● **資料への質問**
(1) 推定処理の説明文から、「図6は、推定部30及び処理実」から「理ステップについて説明する。」までの部分を、両端も含めてそのまま書き写してください。
(2) 推定処理の説明文では、推定部30はS10からS17までの処理をどの期間について実行しますか。
(3) 推定処理の説明文に出てくる、名前が「部」または「部」＋番号で終わるものをすべて挙げてください。

図6は、推定部30及び処理実行部40において実行される処理の詳細の一例を示すフロー図である。
図6に示す各ステップの処理は、プログラムを
図1に示すハードウェアで実行することにより実現される。
【0052】
推定部30は、試合映像V全体にわたって推定対象期間TPを掃引し、試合映像Vの各推定対象期間TPについての判断データDDを取得する。そして、処理実行部40は、推定部30から出力される判断データDDから解析用データADを生成し、表示部15に表示する。以下、推定部30及び処理実行部40での各処理ステップについて説明する。
【0053】
まず、推定部30は推定対象期間TPを決定する(S10)。具体的には、推定部30は、試合映像Vの開始時刻から終了時刻までの期間から推定対象期間TPを決定する。なお、前述の通り、開始時刻は、試合映像の実際の始点(すなわち、0秒)と必ずしも一致しない。終了時刻も同様に、試合映像の実際の終点と必ずしも一致しない。
【0054】
次いで、動画像データ取得部31は、推定対象期間TPを含む第1のビデオクリップVC1及び第2のビデオクリップVC2を試合映像Vから取得する(S11)。第1のビデオクリップVC1は第1の機械学習部32aに入力される(S12;第1のビデオクリップ、S13)。第1の機械学習部32aは、入力された第1のビデオクリップVC1に基づいて、推定データED-1を生成する(S14)。同様に、第2のビデオクリップVC2は第2の機械学習部32bに入力され(S12;第2のビデオクリップ、S15)、第2の機械学習部32bは、入力された第2のビデオクリップVC2に基づいて、推定データED-2を生成する(S16)。その後、判断データ生成部33は、第1の機械学習部32aから出力される推定データED-1と、第2の機械学習部32bから出力される推定データED-2と、に基づいて、推定対象期間TPについて判断データDDを生成する(S17)。生成された判断データDDは、処理実行部40に入力され、一時的に記憶される。
【0055】
推定部30は、S10からS17までの処理を、試合映像Vの開始時刻から終了時刻までの期間の全期間について実行する(S18;NO)。推定部30が、S10からS17までの処理を、試合映像Vの開始時刻から終了時刻までの全期間について実行し終えると(S18;YES)、処理実行部40は、試合映像Vの全期間における判断データDDに基づいて解析用データADを生成し、解析用データADを表示部15に表示して処理を終了する(S19)。

(保存データ)
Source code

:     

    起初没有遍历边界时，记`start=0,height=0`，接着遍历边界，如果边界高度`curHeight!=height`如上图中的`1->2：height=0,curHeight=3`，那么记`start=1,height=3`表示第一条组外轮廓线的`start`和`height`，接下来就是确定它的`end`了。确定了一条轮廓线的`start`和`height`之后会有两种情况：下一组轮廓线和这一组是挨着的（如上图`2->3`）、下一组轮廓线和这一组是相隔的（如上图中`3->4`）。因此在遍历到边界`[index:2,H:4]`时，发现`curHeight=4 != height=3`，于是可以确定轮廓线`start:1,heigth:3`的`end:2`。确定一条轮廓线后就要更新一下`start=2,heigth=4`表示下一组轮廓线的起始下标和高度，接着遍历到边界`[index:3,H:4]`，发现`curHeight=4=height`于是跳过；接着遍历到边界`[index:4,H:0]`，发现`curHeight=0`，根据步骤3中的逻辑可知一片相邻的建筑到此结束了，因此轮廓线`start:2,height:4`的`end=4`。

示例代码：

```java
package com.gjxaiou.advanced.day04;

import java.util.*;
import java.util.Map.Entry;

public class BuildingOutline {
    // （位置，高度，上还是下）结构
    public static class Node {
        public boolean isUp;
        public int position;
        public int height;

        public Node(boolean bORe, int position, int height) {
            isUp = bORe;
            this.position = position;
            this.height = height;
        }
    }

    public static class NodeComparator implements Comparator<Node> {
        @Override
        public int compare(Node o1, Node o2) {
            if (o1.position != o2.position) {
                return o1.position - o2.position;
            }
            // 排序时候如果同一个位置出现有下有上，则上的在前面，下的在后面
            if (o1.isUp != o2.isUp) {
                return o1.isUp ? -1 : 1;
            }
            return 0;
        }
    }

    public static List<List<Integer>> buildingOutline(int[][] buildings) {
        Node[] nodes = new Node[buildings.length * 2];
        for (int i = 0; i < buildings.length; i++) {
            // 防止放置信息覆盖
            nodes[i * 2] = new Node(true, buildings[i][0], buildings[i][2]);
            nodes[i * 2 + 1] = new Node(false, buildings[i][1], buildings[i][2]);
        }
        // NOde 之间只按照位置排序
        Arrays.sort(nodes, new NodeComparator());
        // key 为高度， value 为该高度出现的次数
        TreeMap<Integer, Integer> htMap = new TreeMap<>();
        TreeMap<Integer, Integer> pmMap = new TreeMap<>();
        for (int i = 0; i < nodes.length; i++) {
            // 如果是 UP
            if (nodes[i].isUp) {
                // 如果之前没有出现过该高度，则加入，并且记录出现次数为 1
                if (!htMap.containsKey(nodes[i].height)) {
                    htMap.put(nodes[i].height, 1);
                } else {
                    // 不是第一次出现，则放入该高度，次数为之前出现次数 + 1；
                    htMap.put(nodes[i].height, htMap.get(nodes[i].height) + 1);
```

● **順番どおりの回答**
(1)
図6は、推定部30及び処理実行部40において実行される処理の詳細の一例を示すフロー図である。
図6に示す各ステップの処理は、プログラムを
図1に示すハードウェアで実行することにより実現される。
【0052】
推定部30は、試合映像V全体にわたって推定対象期間TPを掃引し、試合映像Vの各推定対象期間TPについての判断データDDを取得する。そして、処理実行部40は、推定部30から出力される判断データDDから解析用データADを生成し、表示部15に表示する。以下、推定部30及び処理実行部40での各処理ステップについて説明する。

(2) 試合映像Vの開始時刻から終了時刻までの全期間です。

(3) 推定部30、処理実行部40、表示部15、動画像データ取得部31、第1の機械学習部32a、第2の機械学習部32b、判断データ生成部33